WORK REQUIRED
Please write out the entire muon page word for word.

TEXT PROVIDED
Key 3 - properHoc

Continuing with the moun problem from the previous page. Say the ground is 10 km down.
1. How far down would that be according to the frame of reference of the muon travelling at 0.9992c?
  The gamma factor is 25, so we get $\displaystyle L=\frac{{{{L}_{0}}}}{\gamma }=\frac{{10000}}{{25}}=400\text{ m}$
2. How long time would it take for the muon to reach the ground, as seen from the frame of reference of the muon? $\displaystyle t=\frac{s}{v}=\frac{{400}}{{0.9992c}}=1.34\cdot {{10}^{{-6}}}\text{ s}$
3. Will it reach the ground?
  1.34·10^-6 s is quite much smaller than the half-life 2.2·10^-6 s, so, most likely, yes.
What speed would a spaceship have to have to be seen as half as long as its proper length?

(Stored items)
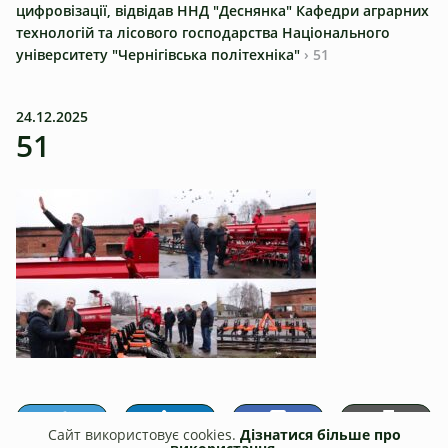
цифровізації, відвідав ННД "Деснянка" Кафедри аграрних
технологій та лісового господарства Національного
університету "Чернігівська політехніка"
›
51
24.12.2025
51
Сайт використовує cookies.
Дізнатися більше про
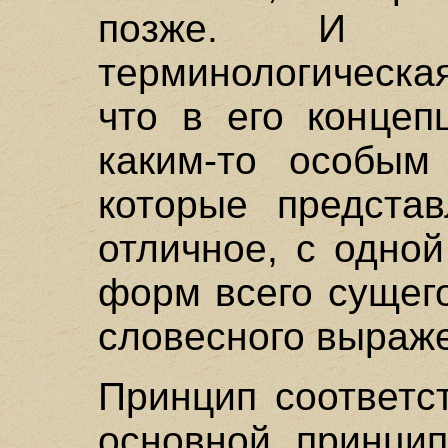
позже. И 
терминологическа
что в его концеп
каким-то особым
которые предста
отличное, с одно
форм всего сущего
словесного выраже
Принцип соответс
основной принцип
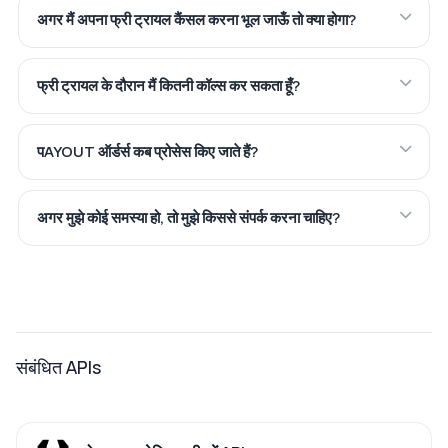
अगर मैं अपना फ्री ट्रायल कैंसल करना भूल जाऊँ तो क्या होगा?
फ्री ट्रायल के दौरान मैं कितनी कॉल्स कर सकता हूँ?
पAYOUT ऑर्डर्स कब प्रोसेस किए जाते हैं?
अगर मुझे कोई समस्या हो, तो मुझे किससे संपर्क करना चाहिए?
संबंधित APIs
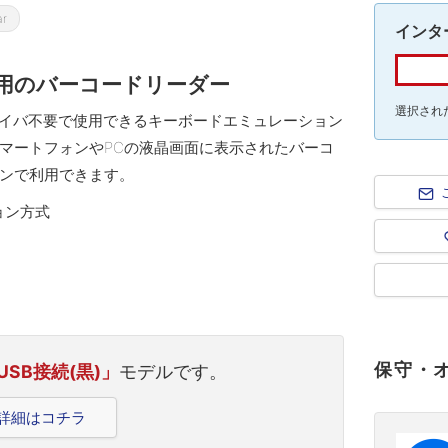
ar
インタ
運用のバーコードリーダー
選択され
ドライバ不要で使用できるキーボードエミュレーション
マートフォンやPCの液晶画面に表示されたバーコ
ンで利用できます。
ョン方式
保守・
USB接続(黒)」
モデルです。
品詳細はコチラ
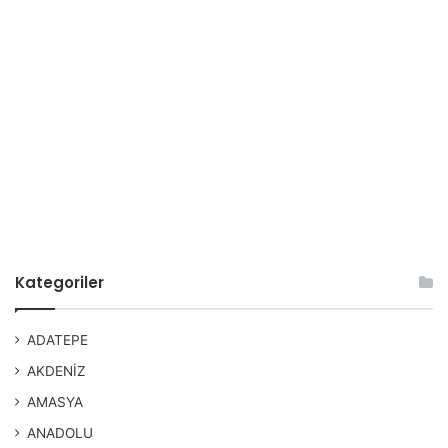
Kategoriler
ADATEPE
AKDENİZ
AMASYA
ANADOLU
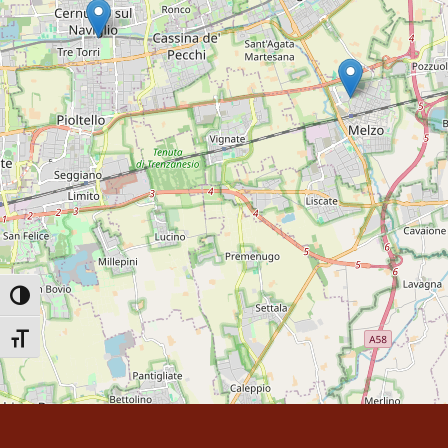
Attiva/disattiva alto contrasto
Attiva/disattiva dimensione testo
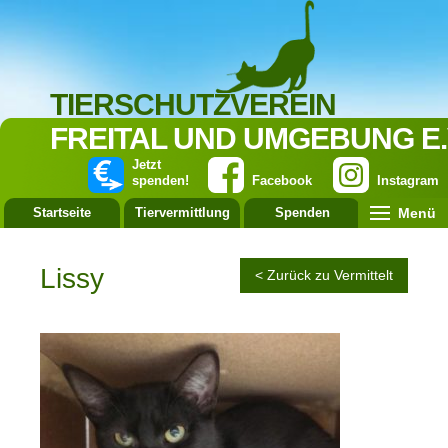
TIERSCHUTZVEREIN
FREITAL UND UMGEBUNG E.
Jetzt
spenden!
Facebook
Instagram
Menü
Startseite
Tiervermittlung
Spenden
Leistung
Lissy
< Zurück zu Vermittelt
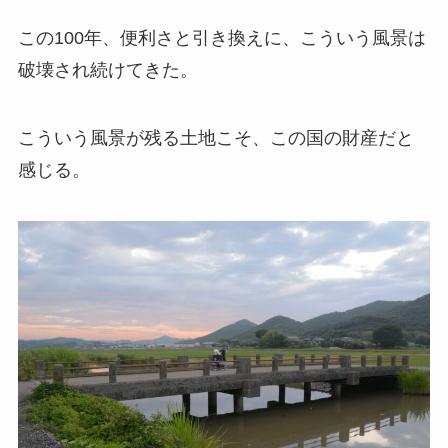
この100年、便利さと引き換えに、こういう風景は
破壊され続けてきた。
こういう風景が残る土地こそ、この国の財産だと
感じる。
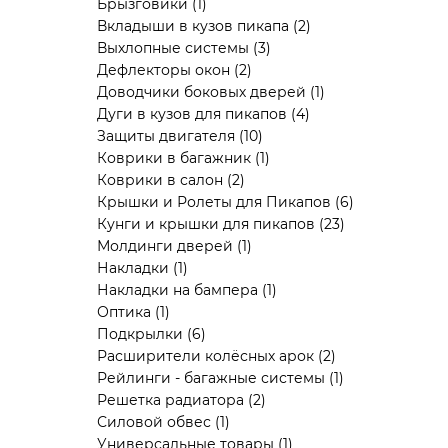
Брызговики
(1)
Вкладыши в кузов пикапа
(2)
Выхлопные системы
(3)
Дефлекторы окон
(2)
Доводчики боковых дверей
(1)
Дуги в кузов для пикапов
(4)
Защиты двигателя
(10)
Коврики в багажник
(1)
Коврики в салон
(2)
Крышки и Ролеты для Пикапов
(6)
Кунги и крышки для пикапов
(23)
Молдинги дверей
(1)
Накладки
(1)
Накладки на бампера
(1)
Оптика
(1)
Подкрылки
(6)
Расширители колёсных арок
(2)
Рейлинги - багажные системы
(1)
Решетка радиатора
(2)
Силовой обвес
(1)
Универсальные товары
(1)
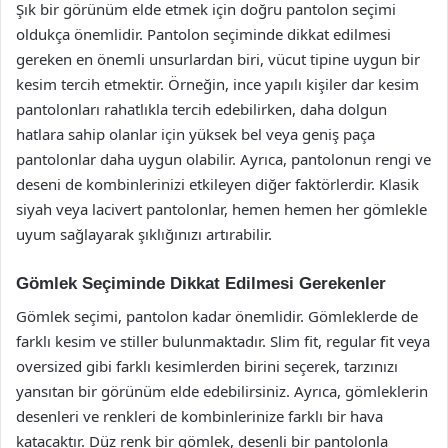
Şık bir görünüm elde etmek için doğru pantolon seçimi
oldukça önemlidir. Pantolon seçiminde dikkat edilmesi
gereken en önemli unsurlardan biri, vücut tipine uygun bir
kesim tercih etmektir. Örneğin, ince yapılı kişiler dar kesim
pantolonları rahatlıkla tercih edebilirken, daha dolgun
hatlara sahip olanlar için yüksek bel veya geniş paça
pantolonlar daha uygun olabilir. Ayrıca, pantolonun rengi ve
deseni de kombinlerinizi etkileyen diğer faktörlerdir. Klasik
siyah veya lacivert pantolonlar, hemen hemen her gömlekle
uyum sağlayarak şıklığınızı artırabilir.
Gömlek Seçiminde Dikkat Edilmesi Gerekenler
Gömlek seçimi, pantolon kadar önemlidir. Gömleklerde de
farklı kesim ve stiller bulunmaktadır. Slim fit, regular fit veya
oversized gibi farklı kesimlerden birini seçerek, tarzınızı
yansıtan bir görünüm elde edebilirsiniz. Ayrıca, gömleklerin
desenleri ve renkleri de kombinlerinize farklı bir hava
katacaktır. Düz renk bir gömlek, desenli bir pantolonla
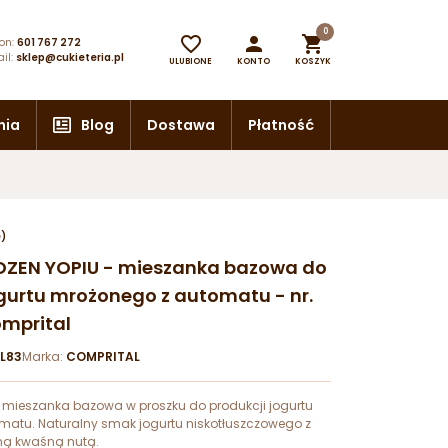
0



on:
601 767 272
il:
sklep@cukieteria.pl
ULUBIONE
KONTO
KOSZYK
nia
Blog
Dostawa
Płatność
e)
FROZEN YOPIU - mieszanka bazowa do
ogurtu mrożonego z automatu - nr.
omprital
L83
Marka:
COMPRITAL
mieszanka bazowa w proszku do produkcji jogurtu
atu. Naturalny smak jogurtu niskotłuszczowego z
ą kwaśną nutą.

EXERCISE RESULT
Key 3 - properHoc

Continuing with the moun problem from the previous page. Say the ground is 10 km down.
1. How far down would that be according to the frame of reference of the muon travelling at 0.9992c?
  The gamma factor is 25, so we get $\displaystyle L=\frac{{{{L}_{0}}}}{\gamma }=\frac{{10000}}{{25}}=400\text{ m}$
2. How long time would it take for the muon to reach the ground, as seen from the frame of reference of the muon? $\displaystyle t=\frac{s}{v}=\frac{{400}}{{0.9992c}}=1.34\cdot {{10}^{{-6}}}\text{ s}$
3. Will it reach the ground?
  1.34·10^-6 s is quite much smaller than the half-life 2.2·10^-6 s, so, most likely, yes.
What speed would a spaceship have to have to be seen as half as long as its proper length?